#### Source data
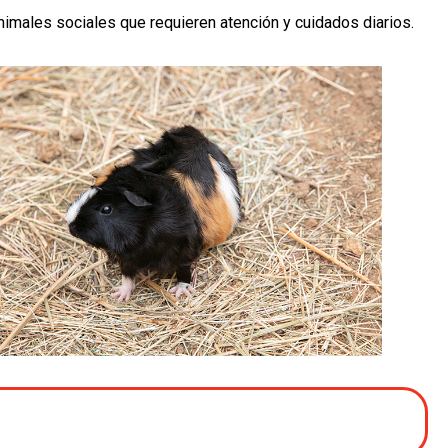
imales sociales que requieren atención y cuidados diarios.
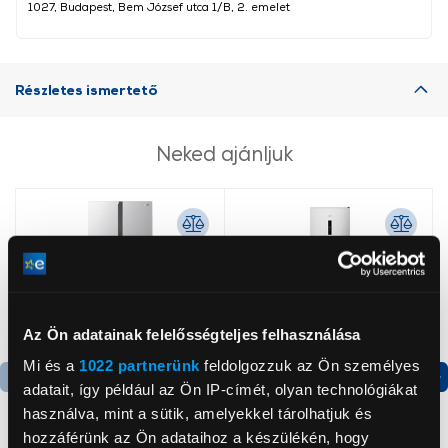
1027, Budapest, Bem József utca 1/B, 2. emelet
Részletes ismertető
Neked ajánljuk
Az Ön adatainak felelősségteljes felhasználása
Mi és a
1022 partnerünk
feldolgozzuk az Ön személyes
adatait, így például az Ön IP-címét, olyan technológiákat
Termék adatlap
Termék adatlap
használva, mint a sütik, amelyekkel tárolhatjuk és
hozzáférünk az Ön adataihoz a készülékén, hogy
########
- What you have to do
Copy out every line of text read from the material above, keeping each one unchanged and in its original order, and leave the pictures out.

- Solution to this task
imales sociales que requieren atención y cuidados diarios.
1027, Budapest, Bem József utca 1/B, 2. emelet
Részletes ismertető
Neked ajánljuk
Az Ön adatainak felelősségteljes felhasználása
Mi és a
1022 partnerünk
feldolgozzuk az Ön személyes
adatait, így például az Ön IP-címét, olyan technológiákat
Termék adatlap
Termék adatlap
használva, mint a sütik, amelyekkel tárolhatjuk és
hozzáférünk az Ön adataihoz a készülékén, hogy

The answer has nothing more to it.